= ACTIVITY =
Show each line of the data below that contains the word "предоставления".

---------- SOURCE DATA

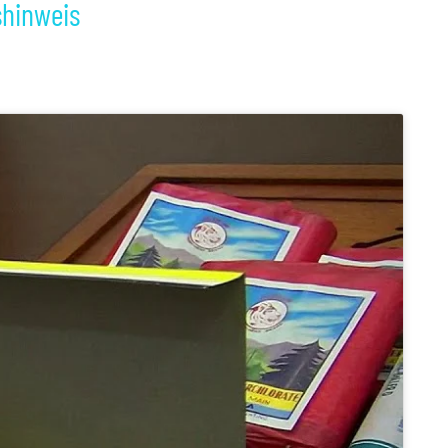
shinweis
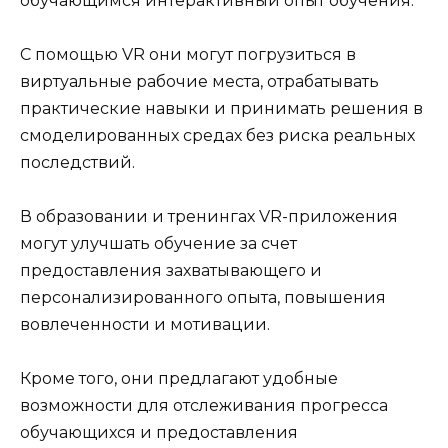
обучающимся интерактивный опыт обучения.
С помощью VR они могут погрузиться в
виртуальные рабочие места, отрабатывать
практические навыки и принимать решения в
смоделированных средах без риска реальных
последствий.
В образовании и тренингах VR-приложения
могут улучшать обучение за счет
предоставления захватывающего и
персонализированного опыта, повышения
вовлеченности и мотивации.
Кроме того, они предлагают удобные
возможности для отслеживания прогресса
обучающихся и предоставления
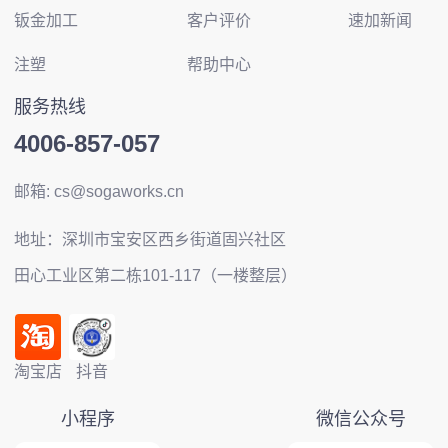
钣金加工
客户评价
速加新闻
注塑
帮助中心
服务热线
4006-857-057
邮箱: cs@sogaworks.cn
地址：深圳市宝安区西乡街道固兴社区
田心工业区第二栋101-117（一楼整层）
淘宝店
抖音
小程序
微信公众号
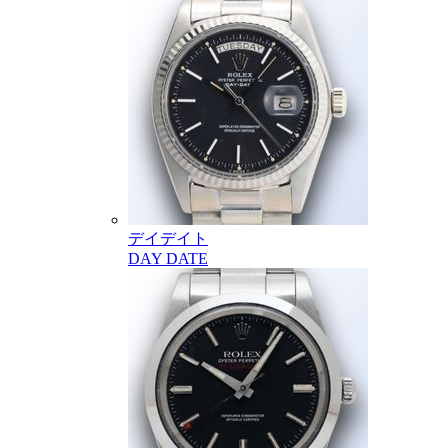
デイデイト
DAY DATE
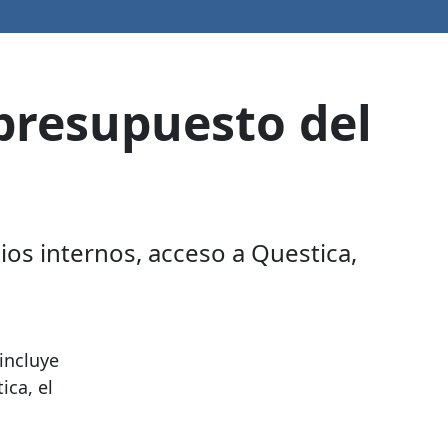
presupuesto del
cios internos, acceso a Questica,
incluye
ica, el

--------------------

= YOUR RESPONSE =
предоставления захватывающего и
обучающихся и предоставления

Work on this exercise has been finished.